HES’lerin su alma bırakma işleminin yanı sıra bölgede yağışın da azalmasıyla susuz kalan İkizdere’nin büyük bölümünde daha önce hiç görülmeyen kuraklık yaşandı, dere yatağının zeminindeki toprakta susuzluktan oluşan çatlaklar ortaya çıktı.
Susuzluğun nedeni HES’ler
Bu arada, yaşanan gelişmelere tepki gösteren Derelerin Kardeşliği Platformu Yürütme Kurulu adına yapılan açıklamada, HES’lere karşı onlarca yıldır yapılan demokratik ve hukuksal mücadelede HES’lerin doğal yaşam alanlarına vereceği geri dönüşümsüz zararlara dikkat çekildiği ifade edilerek, “Şimdi çıkıp, ‘biz haklıydık’ diyemeyiz. HES’ler hala yaşam alanlarımıza geri dönüşümsüz zararlar veriyor. Maden aramaları, taşocakları, termik ve nükleer santraller kadar yaşamı tehdit ediyor.
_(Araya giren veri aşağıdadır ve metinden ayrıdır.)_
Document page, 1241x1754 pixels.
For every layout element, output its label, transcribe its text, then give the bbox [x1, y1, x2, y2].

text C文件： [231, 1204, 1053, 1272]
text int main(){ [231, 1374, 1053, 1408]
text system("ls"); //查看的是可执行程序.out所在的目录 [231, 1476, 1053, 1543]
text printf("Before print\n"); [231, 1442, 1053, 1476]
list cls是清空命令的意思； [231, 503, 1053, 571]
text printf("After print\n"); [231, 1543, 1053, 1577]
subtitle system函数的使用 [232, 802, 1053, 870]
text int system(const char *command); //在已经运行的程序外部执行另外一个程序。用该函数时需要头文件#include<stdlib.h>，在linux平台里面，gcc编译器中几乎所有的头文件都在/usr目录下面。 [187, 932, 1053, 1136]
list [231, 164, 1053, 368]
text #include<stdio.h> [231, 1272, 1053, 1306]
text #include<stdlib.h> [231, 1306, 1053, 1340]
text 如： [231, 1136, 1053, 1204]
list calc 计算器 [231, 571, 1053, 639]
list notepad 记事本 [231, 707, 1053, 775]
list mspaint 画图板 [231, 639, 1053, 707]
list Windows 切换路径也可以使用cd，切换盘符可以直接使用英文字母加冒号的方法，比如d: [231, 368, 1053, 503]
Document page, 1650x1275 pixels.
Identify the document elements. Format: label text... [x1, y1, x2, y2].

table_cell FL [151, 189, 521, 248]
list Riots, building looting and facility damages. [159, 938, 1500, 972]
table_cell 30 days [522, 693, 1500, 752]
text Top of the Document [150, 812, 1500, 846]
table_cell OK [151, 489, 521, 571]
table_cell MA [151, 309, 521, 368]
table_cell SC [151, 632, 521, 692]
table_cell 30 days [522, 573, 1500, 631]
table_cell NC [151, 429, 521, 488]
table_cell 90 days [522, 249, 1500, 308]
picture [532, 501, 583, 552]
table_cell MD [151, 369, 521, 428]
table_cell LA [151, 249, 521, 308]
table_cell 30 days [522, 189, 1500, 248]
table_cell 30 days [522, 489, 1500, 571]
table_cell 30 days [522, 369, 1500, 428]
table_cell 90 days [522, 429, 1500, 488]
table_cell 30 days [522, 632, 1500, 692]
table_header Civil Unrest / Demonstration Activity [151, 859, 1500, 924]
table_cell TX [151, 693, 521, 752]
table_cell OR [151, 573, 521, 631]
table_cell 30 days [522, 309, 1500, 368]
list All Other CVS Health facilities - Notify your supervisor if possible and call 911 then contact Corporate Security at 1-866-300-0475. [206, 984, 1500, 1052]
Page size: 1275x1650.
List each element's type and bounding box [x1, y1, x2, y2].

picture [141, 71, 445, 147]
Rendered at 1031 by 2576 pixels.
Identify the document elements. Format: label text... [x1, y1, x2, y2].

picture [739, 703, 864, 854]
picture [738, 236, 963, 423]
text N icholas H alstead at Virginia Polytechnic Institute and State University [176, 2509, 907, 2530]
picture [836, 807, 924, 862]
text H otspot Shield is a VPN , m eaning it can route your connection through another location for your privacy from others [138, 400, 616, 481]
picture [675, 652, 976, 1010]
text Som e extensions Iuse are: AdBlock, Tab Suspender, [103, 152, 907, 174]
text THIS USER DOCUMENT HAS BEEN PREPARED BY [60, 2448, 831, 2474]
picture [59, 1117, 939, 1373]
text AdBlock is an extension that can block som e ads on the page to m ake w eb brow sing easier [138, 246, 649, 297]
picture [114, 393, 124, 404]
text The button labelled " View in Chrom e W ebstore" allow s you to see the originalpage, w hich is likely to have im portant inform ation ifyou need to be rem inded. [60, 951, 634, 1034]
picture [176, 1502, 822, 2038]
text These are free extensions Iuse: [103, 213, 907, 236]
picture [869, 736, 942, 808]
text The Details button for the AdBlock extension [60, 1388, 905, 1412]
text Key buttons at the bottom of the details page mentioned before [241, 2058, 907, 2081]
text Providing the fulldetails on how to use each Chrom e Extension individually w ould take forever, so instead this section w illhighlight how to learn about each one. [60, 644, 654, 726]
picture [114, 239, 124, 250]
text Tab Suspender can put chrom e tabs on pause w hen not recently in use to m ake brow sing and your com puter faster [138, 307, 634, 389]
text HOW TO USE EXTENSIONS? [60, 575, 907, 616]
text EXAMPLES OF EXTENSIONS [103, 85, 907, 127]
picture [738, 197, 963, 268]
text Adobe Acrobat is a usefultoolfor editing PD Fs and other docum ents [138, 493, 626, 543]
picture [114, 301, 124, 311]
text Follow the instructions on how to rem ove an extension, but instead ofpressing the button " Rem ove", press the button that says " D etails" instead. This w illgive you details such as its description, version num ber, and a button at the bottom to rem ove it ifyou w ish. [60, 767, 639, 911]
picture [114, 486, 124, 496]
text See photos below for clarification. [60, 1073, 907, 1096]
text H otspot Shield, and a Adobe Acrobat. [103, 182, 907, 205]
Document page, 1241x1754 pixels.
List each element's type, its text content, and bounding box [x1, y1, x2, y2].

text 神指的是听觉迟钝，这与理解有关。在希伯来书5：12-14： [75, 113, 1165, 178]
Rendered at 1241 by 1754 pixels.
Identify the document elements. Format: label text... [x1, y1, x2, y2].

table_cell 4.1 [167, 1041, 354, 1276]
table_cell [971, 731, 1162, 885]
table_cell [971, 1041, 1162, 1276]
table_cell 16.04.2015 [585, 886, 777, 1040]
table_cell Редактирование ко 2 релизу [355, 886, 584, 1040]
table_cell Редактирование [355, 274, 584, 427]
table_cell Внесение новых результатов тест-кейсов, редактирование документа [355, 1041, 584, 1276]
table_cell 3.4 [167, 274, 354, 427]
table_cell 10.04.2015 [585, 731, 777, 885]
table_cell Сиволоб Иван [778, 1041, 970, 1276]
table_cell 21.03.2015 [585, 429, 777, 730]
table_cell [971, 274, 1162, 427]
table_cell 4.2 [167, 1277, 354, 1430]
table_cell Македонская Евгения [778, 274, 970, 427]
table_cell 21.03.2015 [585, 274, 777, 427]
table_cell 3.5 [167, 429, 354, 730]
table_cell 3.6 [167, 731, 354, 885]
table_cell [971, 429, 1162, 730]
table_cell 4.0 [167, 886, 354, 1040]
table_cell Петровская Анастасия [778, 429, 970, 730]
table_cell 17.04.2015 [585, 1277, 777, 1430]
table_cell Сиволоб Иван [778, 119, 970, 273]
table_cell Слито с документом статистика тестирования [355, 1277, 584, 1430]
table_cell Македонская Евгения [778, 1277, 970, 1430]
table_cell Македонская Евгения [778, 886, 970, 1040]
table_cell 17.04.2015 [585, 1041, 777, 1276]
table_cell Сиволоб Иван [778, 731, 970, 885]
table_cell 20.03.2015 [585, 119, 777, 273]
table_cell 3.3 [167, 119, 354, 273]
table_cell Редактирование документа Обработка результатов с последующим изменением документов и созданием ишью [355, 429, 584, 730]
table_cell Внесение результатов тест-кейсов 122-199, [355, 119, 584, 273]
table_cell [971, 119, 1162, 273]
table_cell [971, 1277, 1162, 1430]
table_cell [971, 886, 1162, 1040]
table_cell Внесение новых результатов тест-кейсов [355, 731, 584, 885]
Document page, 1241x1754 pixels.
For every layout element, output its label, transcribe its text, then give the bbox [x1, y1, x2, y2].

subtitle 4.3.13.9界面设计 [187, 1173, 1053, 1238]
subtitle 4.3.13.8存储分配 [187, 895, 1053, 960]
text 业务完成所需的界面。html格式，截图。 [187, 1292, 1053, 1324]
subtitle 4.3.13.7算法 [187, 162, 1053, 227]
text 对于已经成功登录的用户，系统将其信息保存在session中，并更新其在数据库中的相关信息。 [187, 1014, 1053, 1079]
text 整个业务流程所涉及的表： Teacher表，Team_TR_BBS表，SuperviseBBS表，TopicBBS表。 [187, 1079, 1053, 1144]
HES’ler özellikle de ülkemizde yaşanan ve yaşanması olası susuzluk ve kuraklıkların baş nedenidir. Su döngüsünü yok eden bu projeler bir an önce durdurularak, su kullanım anlaşmaları, cebri kamulaştırmalar ve üretim lisanslarıyla birlikte iptal edilmelidir” denildi.